926. dzień wojny. Trolle rozpuszczają bajeczkę, wielu się nabiera. A może czas stworzyć wojska dronowe?

Ukraińscy operatorzy dronów w pobliżu granicy z Rosją Ukraińscy operatorzy dronów w pobliżu granicy z Rosją Gian Marco Benedetto / Anadolu/ABACAPRESS.COM / East News
Okazuje się, że wojska NATO nie mają żadnego doświadczenia w masowym użyciu małych taktycznych, półkomercyjnych i komercyjnych bezpilotowych aparatów latających, które kompletnie zmieniły oblicze wojny w Ukrainie.

Wygląda na to, że w ataku rakietowym 29 sierpnia w rejonie Odessy Rosjanie zniszczyli mały okręt U540 „Czigirin”. To jeden z trzech szkolnych kutrów o wyporności 340 m ton, służących do ćwiczenia marynarzy, bez stałego uzbrojenia. Strata niewielka, ale warta odnotowania.

Maleją tymczasem rosyjskie ilości ciężkiego sprzętu. Według ostatnich szacunków na froncie walczy już tylko ok. 1250 czołgów, a było ponad 2 tys. Przemysł w czerwcu dostarczył 15 nowych Tu-90M, a podobno to był dobry miesiąc! W tym tempie wychodzi 180 czołgów rocznie, tyle co Rosja na froncie traci w dwa, trzy miesiące.

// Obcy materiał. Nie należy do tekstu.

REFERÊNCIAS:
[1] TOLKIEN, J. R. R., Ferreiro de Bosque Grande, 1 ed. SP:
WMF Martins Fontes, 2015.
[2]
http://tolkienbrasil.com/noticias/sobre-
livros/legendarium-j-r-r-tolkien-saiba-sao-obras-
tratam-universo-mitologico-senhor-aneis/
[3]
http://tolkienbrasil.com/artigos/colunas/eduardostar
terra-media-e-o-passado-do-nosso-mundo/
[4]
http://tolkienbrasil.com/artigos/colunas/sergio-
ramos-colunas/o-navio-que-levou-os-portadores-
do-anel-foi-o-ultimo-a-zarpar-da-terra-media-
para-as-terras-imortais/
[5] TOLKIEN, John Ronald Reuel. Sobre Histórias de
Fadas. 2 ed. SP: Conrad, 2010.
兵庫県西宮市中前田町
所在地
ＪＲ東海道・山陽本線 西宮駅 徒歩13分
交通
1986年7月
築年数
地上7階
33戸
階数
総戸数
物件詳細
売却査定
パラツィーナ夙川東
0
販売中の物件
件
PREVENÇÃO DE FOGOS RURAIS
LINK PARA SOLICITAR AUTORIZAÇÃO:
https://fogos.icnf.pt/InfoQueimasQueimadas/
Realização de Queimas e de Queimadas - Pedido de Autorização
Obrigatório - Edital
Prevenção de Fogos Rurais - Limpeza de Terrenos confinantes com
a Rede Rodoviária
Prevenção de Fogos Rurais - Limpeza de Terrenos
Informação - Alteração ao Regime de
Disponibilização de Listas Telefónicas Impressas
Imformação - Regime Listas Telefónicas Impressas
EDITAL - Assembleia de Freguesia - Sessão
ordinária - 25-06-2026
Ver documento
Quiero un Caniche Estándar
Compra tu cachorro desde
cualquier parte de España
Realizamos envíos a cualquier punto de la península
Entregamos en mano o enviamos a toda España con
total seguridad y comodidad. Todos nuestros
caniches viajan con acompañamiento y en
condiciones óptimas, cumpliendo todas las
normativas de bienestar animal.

Agresorzy użyli bomb kierowanych o masie 3000 kg przeciw budynkom w obwodzie kurskim, bo podobno były tam wojska ukraińskie. Jeśli będą bombardować własne terytorium trzytonówkami, nie będzie już motywacji, by odzyskać te tereny. Nic nie zostanie.

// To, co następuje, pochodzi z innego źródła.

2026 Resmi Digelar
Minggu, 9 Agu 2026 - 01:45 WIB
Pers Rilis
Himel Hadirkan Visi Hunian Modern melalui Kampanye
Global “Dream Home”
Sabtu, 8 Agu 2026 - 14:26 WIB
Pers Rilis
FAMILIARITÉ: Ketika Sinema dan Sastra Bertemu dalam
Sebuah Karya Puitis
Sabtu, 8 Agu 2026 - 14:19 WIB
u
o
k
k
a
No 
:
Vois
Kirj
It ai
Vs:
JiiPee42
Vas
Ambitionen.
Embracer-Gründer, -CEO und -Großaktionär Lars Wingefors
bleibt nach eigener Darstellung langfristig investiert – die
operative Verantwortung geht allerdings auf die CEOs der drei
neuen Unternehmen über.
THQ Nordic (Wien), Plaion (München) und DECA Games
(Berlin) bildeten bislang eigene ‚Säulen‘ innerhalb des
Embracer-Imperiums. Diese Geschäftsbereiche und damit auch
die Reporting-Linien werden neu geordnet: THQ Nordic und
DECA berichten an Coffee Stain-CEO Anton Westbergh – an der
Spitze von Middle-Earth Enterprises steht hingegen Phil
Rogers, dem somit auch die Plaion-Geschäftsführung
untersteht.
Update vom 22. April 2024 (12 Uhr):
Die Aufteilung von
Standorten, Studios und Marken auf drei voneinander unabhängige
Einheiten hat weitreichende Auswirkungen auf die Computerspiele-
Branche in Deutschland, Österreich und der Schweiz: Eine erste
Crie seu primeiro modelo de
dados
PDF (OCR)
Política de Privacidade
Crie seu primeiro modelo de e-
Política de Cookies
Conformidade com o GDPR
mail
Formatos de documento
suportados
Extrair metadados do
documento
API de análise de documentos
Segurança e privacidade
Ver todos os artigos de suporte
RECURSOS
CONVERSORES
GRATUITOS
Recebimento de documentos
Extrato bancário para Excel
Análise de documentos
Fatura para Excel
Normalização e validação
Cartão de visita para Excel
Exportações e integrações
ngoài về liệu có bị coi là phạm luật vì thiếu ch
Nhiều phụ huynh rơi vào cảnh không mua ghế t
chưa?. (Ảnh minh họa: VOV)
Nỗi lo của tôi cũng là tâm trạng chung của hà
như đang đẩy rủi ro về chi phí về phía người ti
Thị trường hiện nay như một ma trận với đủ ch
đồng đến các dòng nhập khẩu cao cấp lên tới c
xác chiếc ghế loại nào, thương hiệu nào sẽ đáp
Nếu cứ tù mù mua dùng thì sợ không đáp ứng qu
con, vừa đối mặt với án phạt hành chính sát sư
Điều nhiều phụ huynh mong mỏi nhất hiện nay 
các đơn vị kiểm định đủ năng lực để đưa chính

Gen. Syrski oświadczył, że Ukraińcy zatrzymali Rosjan pod Pokrowskiem, więc przez ostatnie dwa dni nie zdobyli tutaj ani metra. Niewykluczone, że ma rację, a postępy, o których donosiliśmy, zrobili wcześniej. Możliwe też, że rejonu na południowy wschód stąd gen. Syrski nie zaliczył do „kierunku na Pokrowsk”. Fakt, bezpośrednio w stronę miasta Rosjanie się nie posunęli.

Trolle z Rosji rozpuszczają bajeczkę, na którą łapie się mnóstwo ludzi. Otóż pociski Iskander M w Połtawie trafiły rzekomo w sztab NATO, miało zginąć 700 zachodnich oficerów i żołnierzy, w tym amerykański gen.